=== ФРАГМЕНТ ТЕКСТА ===

Тот же самый спор возникал неоднократно на протяжении последующих столетий. Случалось и так, что люди, некогда смело противостоявшие «тирании власти», со временем сами поддавались ее соблазнам, будь это кажущийся (с человеческой точки зрения) прагматизм или возможность повелевать другими. В таких случаях на место истины приходят поверхностные рассуждения и благовидность в речи, на место совести — целесообразность. Верность принципам уступает дорогу практичности; на первый план выходит мысль о том, что цель оправдывает средства.

В течение 1975 и 1976 годов организация Свидетелей Иеговы пережила бурный период, который привел к полной реструктуризации высшего эшелона центрального управления организации. Контроль, осуществлявшийся до этого единолично президентом корпорации, был передан группе людей, Руководящему совету Свидетелей Иеговы[24]. В это время тема власти как никогда серьезно беспокоила меня. Я не отрицал того, что в христианском собрании проявления власти имели свое место, и это понятие открыто использовалось в Писании. Но какой была власть, для чего она была нужна, чем она ограничивалась ? По указанию Руководящего совета был создан комитет, куда, помимо пяти других человек, входил и я. Перед нами была поставлена задача: подготовить рекомендации по административному управлению организацией. Комитет поручил мне изложить наши пожелания вниманию всего Совета. Библейские тексты, которые я использовал в предложенном заключении, не выходили у меня из головы:

А вас пусть не зовут «равви», ибо один Учитель у вас — Христос, а вы все — братья… И пусть «наставниками» не называют вас, потому что Наставник у вас один — Христос.

Вы знаете, что мирские владыки господствуют над своими народами и великие этого мира держат их в своей власти. Но не так должно быть у вас! Пусть тот, кто хочет стать главным среди вас, будет вам слугой[25].

=== ПРИВЕДЕННЫЕ СТРОКИ ===

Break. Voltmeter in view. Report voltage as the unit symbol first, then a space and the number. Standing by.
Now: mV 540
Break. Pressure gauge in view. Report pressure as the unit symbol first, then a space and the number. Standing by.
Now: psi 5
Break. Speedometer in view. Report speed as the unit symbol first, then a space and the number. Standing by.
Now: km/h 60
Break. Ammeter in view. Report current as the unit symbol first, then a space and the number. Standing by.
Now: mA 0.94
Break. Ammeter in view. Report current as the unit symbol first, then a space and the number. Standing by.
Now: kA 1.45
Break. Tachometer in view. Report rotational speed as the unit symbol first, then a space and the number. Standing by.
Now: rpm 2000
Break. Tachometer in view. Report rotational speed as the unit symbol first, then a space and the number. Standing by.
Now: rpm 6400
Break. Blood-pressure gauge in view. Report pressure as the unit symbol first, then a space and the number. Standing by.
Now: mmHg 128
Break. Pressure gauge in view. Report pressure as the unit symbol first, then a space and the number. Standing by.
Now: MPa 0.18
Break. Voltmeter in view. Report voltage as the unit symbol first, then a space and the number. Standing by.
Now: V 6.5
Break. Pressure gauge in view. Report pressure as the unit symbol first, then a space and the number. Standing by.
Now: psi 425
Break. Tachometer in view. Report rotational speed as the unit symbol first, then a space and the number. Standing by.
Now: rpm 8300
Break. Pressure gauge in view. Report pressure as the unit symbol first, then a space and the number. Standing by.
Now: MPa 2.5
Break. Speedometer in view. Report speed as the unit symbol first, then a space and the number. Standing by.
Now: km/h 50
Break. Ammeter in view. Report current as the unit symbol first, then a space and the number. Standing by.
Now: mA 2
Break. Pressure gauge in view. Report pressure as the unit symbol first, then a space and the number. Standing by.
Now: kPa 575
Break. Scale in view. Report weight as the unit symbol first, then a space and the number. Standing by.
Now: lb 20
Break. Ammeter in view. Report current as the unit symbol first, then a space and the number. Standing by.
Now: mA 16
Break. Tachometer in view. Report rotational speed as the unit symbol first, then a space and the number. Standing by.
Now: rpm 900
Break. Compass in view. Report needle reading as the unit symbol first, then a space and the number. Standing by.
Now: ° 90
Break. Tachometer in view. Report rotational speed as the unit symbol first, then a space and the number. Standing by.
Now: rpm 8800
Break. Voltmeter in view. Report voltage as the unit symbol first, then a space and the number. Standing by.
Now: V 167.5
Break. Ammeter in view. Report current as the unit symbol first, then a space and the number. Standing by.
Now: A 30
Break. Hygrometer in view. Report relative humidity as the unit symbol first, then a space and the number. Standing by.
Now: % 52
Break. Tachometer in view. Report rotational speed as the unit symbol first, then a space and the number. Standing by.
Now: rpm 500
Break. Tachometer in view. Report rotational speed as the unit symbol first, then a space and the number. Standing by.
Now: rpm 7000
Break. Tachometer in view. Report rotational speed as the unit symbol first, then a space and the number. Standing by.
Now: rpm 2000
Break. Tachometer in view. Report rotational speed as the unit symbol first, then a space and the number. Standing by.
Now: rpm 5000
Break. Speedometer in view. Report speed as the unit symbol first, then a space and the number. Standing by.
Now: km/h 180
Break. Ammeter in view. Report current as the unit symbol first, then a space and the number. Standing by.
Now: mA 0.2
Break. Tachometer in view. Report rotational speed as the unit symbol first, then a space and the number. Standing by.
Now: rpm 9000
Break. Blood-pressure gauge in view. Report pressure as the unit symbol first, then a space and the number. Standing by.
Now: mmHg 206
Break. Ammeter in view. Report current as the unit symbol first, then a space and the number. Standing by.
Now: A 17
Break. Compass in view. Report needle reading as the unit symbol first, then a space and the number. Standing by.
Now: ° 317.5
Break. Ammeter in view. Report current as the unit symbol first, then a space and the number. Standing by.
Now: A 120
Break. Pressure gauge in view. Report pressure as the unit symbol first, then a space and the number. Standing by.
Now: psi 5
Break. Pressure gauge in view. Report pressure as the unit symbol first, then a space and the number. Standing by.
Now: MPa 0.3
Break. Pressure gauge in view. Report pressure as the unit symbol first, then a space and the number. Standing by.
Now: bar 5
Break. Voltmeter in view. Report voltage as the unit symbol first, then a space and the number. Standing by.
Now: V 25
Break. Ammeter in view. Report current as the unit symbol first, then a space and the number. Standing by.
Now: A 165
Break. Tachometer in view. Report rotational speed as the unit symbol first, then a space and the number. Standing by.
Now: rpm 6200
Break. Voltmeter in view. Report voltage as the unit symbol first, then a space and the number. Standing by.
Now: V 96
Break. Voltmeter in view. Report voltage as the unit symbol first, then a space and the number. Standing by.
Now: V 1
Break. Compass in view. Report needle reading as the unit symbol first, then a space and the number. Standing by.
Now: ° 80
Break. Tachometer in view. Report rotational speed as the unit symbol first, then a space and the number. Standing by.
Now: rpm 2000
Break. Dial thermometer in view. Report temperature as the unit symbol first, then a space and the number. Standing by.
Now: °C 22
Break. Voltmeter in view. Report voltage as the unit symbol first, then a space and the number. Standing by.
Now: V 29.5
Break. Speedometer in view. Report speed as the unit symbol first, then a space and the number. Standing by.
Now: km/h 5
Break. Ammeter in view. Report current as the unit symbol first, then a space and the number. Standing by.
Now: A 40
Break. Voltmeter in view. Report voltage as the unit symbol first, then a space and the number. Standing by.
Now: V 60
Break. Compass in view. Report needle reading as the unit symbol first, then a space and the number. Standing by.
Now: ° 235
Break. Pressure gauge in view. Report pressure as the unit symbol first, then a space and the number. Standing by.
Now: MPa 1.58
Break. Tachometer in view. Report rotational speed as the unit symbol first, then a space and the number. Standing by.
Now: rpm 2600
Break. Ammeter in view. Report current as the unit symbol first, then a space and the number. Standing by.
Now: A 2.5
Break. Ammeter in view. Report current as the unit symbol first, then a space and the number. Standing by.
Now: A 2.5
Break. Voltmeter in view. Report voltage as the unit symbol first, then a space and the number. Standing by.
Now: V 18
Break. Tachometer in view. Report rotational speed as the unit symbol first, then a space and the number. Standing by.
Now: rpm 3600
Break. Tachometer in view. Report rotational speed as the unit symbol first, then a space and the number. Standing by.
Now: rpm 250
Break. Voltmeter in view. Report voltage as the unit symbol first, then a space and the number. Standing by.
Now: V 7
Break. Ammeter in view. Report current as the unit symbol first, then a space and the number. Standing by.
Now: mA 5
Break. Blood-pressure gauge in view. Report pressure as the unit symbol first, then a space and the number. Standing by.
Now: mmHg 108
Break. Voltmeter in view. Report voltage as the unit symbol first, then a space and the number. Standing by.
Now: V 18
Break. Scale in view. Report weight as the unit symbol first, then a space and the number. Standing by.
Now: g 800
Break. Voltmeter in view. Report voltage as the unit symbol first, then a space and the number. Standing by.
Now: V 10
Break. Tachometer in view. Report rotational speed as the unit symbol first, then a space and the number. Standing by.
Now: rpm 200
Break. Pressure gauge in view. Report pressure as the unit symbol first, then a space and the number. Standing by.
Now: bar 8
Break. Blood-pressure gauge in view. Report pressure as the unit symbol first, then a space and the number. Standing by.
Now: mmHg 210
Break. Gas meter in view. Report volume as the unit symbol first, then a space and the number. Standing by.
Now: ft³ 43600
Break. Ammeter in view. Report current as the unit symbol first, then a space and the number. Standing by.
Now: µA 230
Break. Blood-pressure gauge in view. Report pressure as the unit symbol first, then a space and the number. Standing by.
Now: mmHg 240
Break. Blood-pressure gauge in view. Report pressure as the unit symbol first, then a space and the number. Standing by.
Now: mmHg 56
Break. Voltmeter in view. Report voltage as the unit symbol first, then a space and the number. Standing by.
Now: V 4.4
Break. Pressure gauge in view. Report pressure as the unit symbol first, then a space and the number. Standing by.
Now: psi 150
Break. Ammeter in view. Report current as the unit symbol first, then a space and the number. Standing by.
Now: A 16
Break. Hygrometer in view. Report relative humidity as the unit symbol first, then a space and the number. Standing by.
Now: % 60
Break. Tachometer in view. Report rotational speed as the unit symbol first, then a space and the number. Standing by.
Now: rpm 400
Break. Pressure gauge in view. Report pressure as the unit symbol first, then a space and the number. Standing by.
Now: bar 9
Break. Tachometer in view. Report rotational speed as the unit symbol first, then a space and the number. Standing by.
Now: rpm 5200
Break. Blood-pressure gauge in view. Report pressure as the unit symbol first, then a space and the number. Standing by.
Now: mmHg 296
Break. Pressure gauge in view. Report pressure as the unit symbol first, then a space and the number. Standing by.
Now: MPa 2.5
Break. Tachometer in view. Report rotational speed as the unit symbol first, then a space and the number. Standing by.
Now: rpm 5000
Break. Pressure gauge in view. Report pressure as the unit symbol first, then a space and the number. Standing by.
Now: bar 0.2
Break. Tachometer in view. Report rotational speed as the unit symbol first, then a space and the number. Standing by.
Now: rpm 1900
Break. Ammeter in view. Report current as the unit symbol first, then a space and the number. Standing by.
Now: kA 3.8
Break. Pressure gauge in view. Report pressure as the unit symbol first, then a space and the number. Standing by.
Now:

===

**ЗАДАНИЕ**:
Перепишите фрагмент текста от «Тот же самый» до «цель оправдывает средства.», поставив «выгода» вместо «целесообразность». Строки здесь ни при чем.

**ОТВЕТ**:
Тот же самый спор возникал неоднократно на протяжении последующих столетий. Случалось и так, что люди, некогда смело противостоявшие «тирании власти», со временем сами поддавались ее соблазнам, будь это кажущийся (с человеческой точки зрения) прагматизм или возможность повелевать другими. В таких случаях на место истины приходят поверхностные рассуждения и благовидность в речи, на место совести — выгода. Верность принципам уступает дорогу практичности; на первый план выходит мысль о том, что цель оправдывает средства.